Grammatica en opmerkingen

  • Frequentatieven verdringen basiswerkwoorden: In de tekst dansen en zingen de feestvierders: saltant et cantant. Klassiek zou men zeggen salit (hij danst; letterlijk “hij springt rond”) en canit (hij zingt). In de omgangstaal verkoos men echter vaak de frequentatieve vormen (herhalende handelingen uitdrukkend) zoals saltare en cantare. Deze golden aanvankelijk als nuance (even dansen vs. dansen, zingen vs. aan het zingen zijn), maar raakten zo in zwang dat ze de originele werkwoorden vervingen[34]. Cantare (“veel zingen”) nam de plaats in van canere (“zingen”), clamare (roepen) werd gebruikelijker dan clangere (schreeuwen/weerklank geven) etc. Uiteindelijk zijn de Romaanse werkwoorden voor deze acties allemaal van de frequentatieven afgeleid (Frans chanter < cantare, danser < vulg. densare naast saltare, parler < parabolare, etc.). In Vulgair Latijn van de late periode was dit proces al volop bezig[34].
  • Collectief gebruik van bijv. nw.: Omnes laeti sunt betekent letterlijk “allen zijn blij”. In het Latijn komt het voor dat een bijvoeglijk naamwoord als laetus in het meervoud een collectief subject (allen) beschrijft. Men had ook kunnen zeggen omnes laetī sunt of omnēs laetī (met expliciet homines erbij). Zulke verkorte constructies kwamen veel voor in spreektaal: men begrijpt uit de context wie “allen” zijn.
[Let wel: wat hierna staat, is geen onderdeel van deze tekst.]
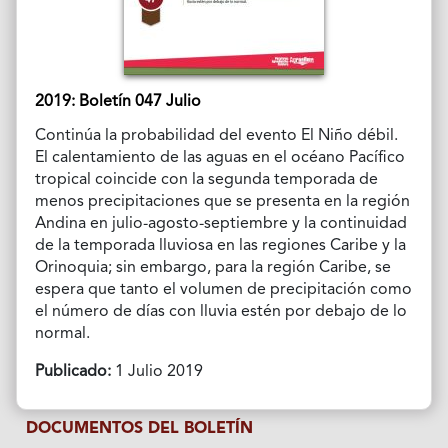
2019: Boletín 047 Julio
Continúa la probabilidad del evento El Niño débil.
El calentamiento de las aguas en el océano Pacífico
tropical coincide con la segunda temporada de
menos precipitaciones que se presenta en la región
Andina en julio-agosto-septiembre y la continuidad
de la temporada lluviosa en las regiones Caribe y la
Orinoquia; sin embargo, para la región Caribe, se
espera que tanto el volumen de precipitación como
el número de días con lluvia estén por debajo de lo
normal.
Publicado:
1 Julio 2019
DOCUMENTOS DEL BOLETÍN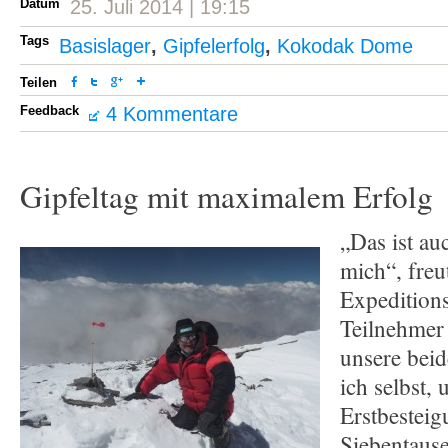
Datum
25. Juli 2014 | 19:15
Tags
Basislager
,
Gipfelerfolg
,
Kokodak Dome
Teilen
Feedback
4 Kommentare
Gipfeltag mit maximalem Erfolg
„Das ist au
mich“, freu
Expeditions
Teilnehmer
unsere bei
ich selbst, 
Erstbesteig
Siebentaus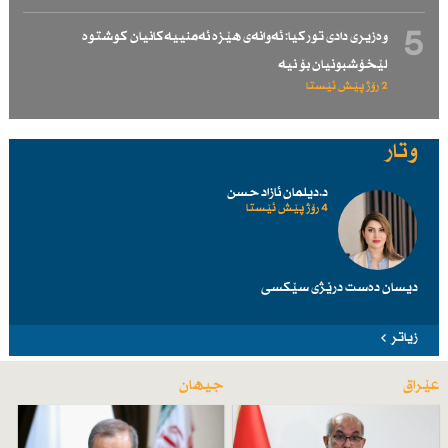
5
وەزیری دادی توركیا: ئەوانەی هێزە ئەمنییەكانیان كوشتوە
لێخۆشبونیان بۆ نیە
2 رۆژ پێش ئێستا
وتار
د.دیلمان ئازاد حسن
4 رۆژ پێش ئێستا
دیسان دەست درێژی سێكسی
زیاتر
عێراق
جیهان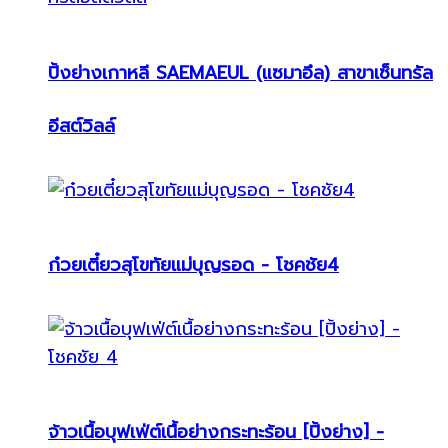
ปิ้งย่างเกาหลี SAEMAEUL (แซมาอึล) สาขาเซ็นทรัล
อีสต์วิลล์
ก๋วยเตี๋ยวสุโขทัยแม่บุญรอด - โชคชัย4
จ้าวเนื้อบุฟเฟ่ต์เนื้อย่างกระทะร้อน [ปิ้งย่าง] -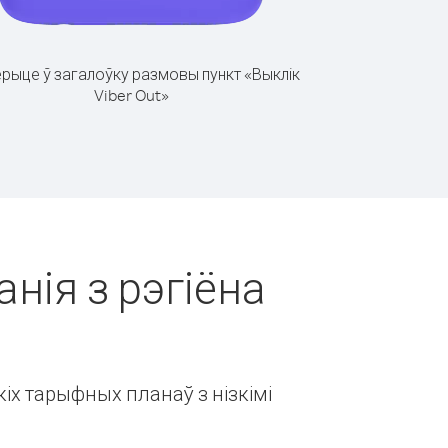
рыце ў загалоўку размовы пункт «Выклік
Viber Out»
анія з рэгіёна
іх тарыфных планаў з нізкімі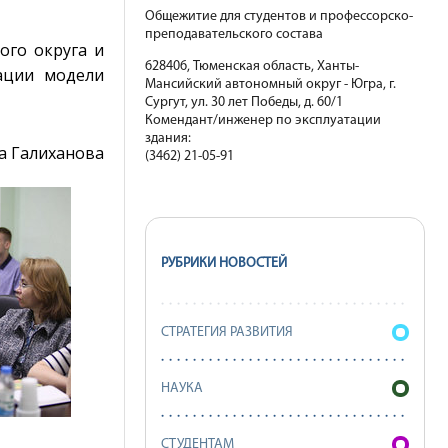
Общежитие для студентов и профессорско-
преподавательского состава
ого округа и
628406, Тюменская область, Ханты-
зации модели
Мансийский автономный округ - Югра, г.
Сургут, ул. 30 лет Победы, д. 60/1
Комендант/инженер по эксплуатации
здания:
а Галиханова
(3462) 21-05-91
РУБРИКИ НОВОСТЕЙ
СТРАТЕГИЯ РАЗВИТИЯ
НАУКА
СТУДЕНТАМ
  • Tijdsbepalingen: De Latijnse ablativus wordt in Vulgair Latijn steeds minder herkend als zodanig, maar bepaalde ablativische uitdrukkingen bleven nog lang in gebruik. Post epulas is er een mooi voorbeeld van: epulae (letterlijk “gerechten, spijzen”) werd vaak gebruikt voor “feestmaal” en met post (“na”) ervoor geeft het eenvoudig “na het eten/na het feestmaal” aan. Deze constructie zou in het klassiek Latijn hetzelfde zijn, dus hier is geen verschil – behalve dat epulae in klassiek proza niet zo gangbaar was als in de volkstaal. Zo zijn er meer voorbeelden: mane (’s morgens), vespere (’s avonds) hebben we al gezien. Het laat zien dat veel syntactische wendingen in het Vulgair Latijn continuïteit vertoonden met het oudere taalgebruik.
  • Werkwoordsuitgangen meervoud: Opvallend in de tekst is dormiunt (“zij slapen”). In het klassiek Latijn is dit 3e persoon mv. praesens. Uit later Romance weten we dat deze uitgang -unt in West-Romaanse talen meestal op -n eindigde (Spaans duermen, Fr. dorment – de -nt is schriftelijk maar niet uitgesproken). Vermoedelijk sprak men dormiunt al uit als dormiun of dormion tegen de 5e eeuw. In onze weergave laten we soms de -t weg bij 3e p. mv. (we schreven bijvoorbeeld cantant niet als cantantt). Dit is onderdeel van de klankversimpeling: eind-t viel weg, en een slot-n bleef eventueel staan of verdween afhankelijk van de regio. Omdat zulke fijne nuances moeilijk te achterhalen zijn, houden we het erop dat de 3e mv. in Vulgair Latijn klonk als een nasaal eindigend op een klinker (-ən of ).